BACKGROUND: Ingestion of the lectins present in certain improperly cooked vegetables can result in acute GI tract distress, but the mechanism of toxicity is unknown. In vivo, gut epithelial cells are constantly exposed to mechanical and other stresses and consequently individual cells frequently experience plasma membrane disruptions. Repair of these cell surface disruptions allows the wounded cell to survive: failure results in necrotic cell death. Plasma membrane repair is mediated, in part, by an exocytotic event that adds a patch of internal membrane to the defect site.

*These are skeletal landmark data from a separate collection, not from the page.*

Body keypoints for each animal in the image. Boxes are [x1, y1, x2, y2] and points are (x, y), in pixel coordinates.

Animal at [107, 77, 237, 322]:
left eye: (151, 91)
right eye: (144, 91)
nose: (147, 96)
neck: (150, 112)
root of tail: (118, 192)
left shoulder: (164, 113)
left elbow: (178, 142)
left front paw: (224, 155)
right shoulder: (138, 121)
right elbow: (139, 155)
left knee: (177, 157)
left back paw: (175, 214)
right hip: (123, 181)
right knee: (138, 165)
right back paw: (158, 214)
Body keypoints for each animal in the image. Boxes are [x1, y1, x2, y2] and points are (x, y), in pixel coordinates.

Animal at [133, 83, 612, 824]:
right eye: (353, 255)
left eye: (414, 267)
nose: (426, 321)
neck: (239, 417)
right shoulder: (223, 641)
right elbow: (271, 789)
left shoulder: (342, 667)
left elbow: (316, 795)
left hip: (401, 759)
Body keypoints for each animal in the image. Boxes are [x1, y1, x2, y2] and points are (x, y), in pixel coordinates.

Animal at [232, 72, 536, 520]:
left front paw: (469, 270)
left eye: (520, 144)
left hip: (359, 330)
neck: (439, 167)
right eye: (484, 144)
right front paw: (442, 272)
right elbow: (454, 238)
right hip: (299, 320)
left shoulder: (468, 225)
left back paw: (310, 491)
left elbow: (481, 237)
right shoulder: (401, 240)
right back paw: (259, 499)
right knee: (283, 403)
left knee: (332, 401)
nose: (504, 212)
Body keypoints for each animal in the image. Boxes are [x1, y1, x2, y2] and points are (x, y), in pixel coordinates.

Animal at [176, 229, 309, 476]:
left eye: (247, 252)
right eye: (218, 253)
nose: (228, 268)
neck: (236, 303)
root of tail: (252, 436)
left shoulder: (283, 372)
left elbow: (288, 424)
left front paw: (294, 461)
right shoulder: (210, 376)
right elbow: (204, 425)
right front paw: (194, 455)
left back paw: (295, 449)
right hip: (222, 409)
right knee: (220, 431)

Lectins are known to inhibit exocytosis. We therefore tested the novel hypothesis that lectin toxicity is due to an inhibitory effect on plasma membrane repair. METHODS AND FINDINGS: Repair of plasma membrane disruptions and exocytosis of mucus was assessed after treatment of cultured cell models and excised segments of the GI tract with lectins. Plasma membrane disruptions were produced by focal irradiation of individual cells, using a microscope-based laser, or by mechanical abrasion of multiple cells, using a syringe needle. Repair was then assessed by monitoring the cytosolic penetration of dyes incapable of crossing the intact plasma membrane. We found that cell surface-bound lectins potently inhibited plasma membrane repair, and the exocytosis of mucus that normally accompanies the repair response. CONCLUSIONS: Lectins potently inhibit plasma membrane repair, and hence are toxic to wounded cells. This represents a novel form of protein-based toxicity, one that, we propose, is the basis of plant lectin food poisoning.